• TASK TO CARRY OUT: The entries that follow must be given again exactly, with the pictures excluded.

= Beginning of Section =

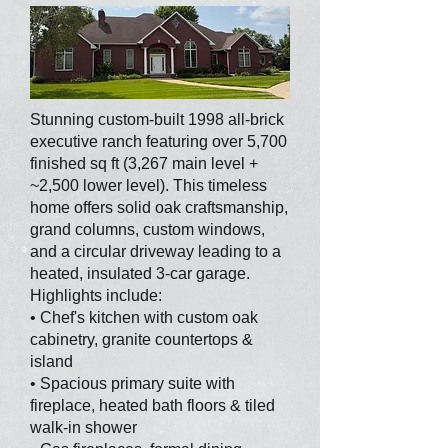
Stunning custom-built 1998 all-brick
executive ranch featuring over 5,700
finished sq ft (3,267 main level +
~2,500 lower level). This timeless
home offers solid oak craftsmanship,
grand columns, custom windows,
and a circular driveway leading to a
heated, insulated 3-car garage.
Highlights include:
• Chef's kitchen with custom oak
cabinetry, granite countertops &
island
• Spacious primary suite with
fireplace, heated bath floors & tiled
walk-in shower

= End of Section =

• OUTPUT:
Stunning custom-built 1998 all-brick
executive ranch featuring over 5,700
finished sq ft (3,267 main level +
~2,500 lower level). This timeless
home offers solid oak craftsmanship,
grand columns, custom windows,
and a circular driveway leading to a
heated, insulated 3-car garage.
Highlights include:
• Chef's kitchen with custom oak
cabinetry, granite countertops &
island
• Spacious primary suite with
fireplace, heated bath floors & tiled
walk-in shower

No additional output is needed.